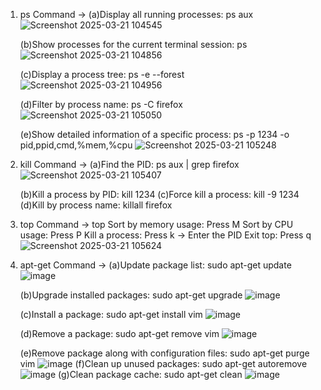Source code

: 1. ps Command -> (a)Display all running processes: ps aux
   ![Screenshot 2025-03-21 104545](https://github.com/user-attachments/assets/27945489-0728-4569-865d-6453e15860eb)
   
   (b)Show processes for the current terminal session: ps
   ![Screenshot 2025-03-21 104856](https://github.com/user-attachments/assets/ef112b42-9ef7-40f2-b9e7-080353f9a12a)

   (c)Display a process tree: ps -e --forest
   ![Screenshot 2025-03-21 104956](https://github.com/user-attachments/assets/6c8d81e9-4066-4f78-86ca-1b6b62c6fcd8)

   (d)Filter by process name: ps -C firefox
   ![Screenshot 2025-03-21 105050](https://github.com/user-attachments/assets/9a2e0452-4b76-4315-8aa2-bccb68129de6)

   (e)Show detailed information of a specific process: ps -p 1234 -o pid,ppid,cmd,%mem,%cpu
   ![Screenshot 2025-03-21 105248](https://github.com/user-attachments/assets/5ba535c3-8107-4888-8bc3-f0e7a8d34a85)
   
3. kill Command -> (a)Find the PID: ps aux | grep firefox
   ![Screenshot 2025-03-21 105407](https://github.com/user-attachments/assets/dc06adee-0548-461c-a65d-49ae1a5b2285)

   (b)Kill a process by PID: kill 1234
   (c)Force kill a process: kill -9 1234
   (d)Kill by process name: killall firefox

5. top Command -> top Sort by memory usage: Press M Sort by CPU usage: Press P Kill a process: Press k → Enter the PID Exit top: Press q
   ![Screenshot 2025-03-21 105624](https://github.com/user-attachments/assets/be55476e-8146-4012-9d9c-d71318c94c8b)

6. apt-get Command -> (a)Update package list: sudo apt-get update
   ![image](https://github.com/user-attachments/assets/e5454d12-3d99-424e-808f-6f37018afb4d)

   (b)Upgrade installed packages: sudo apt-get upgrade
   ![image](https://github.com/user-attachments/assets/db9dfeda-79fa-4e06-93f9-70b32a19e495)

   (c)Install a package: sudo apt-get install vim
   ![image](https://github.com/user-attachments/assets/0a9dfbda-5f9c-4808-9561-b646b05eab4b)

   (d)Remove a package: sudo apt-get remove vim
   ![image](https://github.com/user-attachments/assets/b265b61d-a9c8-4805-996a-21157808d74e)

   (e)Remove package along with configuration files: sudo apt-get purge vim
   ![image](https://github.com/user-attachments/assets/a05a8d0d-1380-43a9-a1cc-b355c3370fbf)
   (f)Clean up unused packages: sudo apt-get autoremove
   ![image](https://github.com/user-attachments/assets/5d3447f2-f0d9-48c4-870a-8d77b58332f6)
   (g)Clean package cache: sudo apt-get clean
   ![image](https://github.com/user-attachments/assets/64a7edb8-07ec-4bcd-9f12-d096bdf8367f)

= = = = =

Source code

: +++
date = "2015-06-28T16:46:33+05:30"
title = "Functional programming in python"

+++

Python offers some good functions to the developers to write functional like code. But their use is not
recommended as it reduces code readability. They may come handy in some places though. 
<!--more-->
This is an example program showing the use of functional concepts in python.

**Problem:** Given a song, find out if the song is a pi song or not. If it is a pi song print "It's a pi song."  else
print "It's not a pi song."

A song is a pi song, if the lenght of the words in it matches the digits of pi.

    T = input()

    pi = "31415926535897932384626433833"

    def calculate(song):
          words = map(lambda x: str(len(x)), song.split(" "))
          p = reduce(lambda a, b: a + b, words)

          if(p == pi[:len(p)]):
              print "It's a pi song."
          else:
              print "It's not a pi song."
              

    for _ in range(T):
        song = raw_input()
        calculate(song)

= = = = =

• _Your task_: Convert the lines of the material, from the line containing "(b)Kill a process by PID: kill 1234" to the line containing "(d)Kill by process name: killall firefox", both included, into a numbered list. Omit any blank lines.

• _Solution to the problem_:
1.    (b)Kill a process by PID: kill 1234
2.    (c)Force kill a process: kill -9 1234
3.    (d)Kill by process name: killall firefox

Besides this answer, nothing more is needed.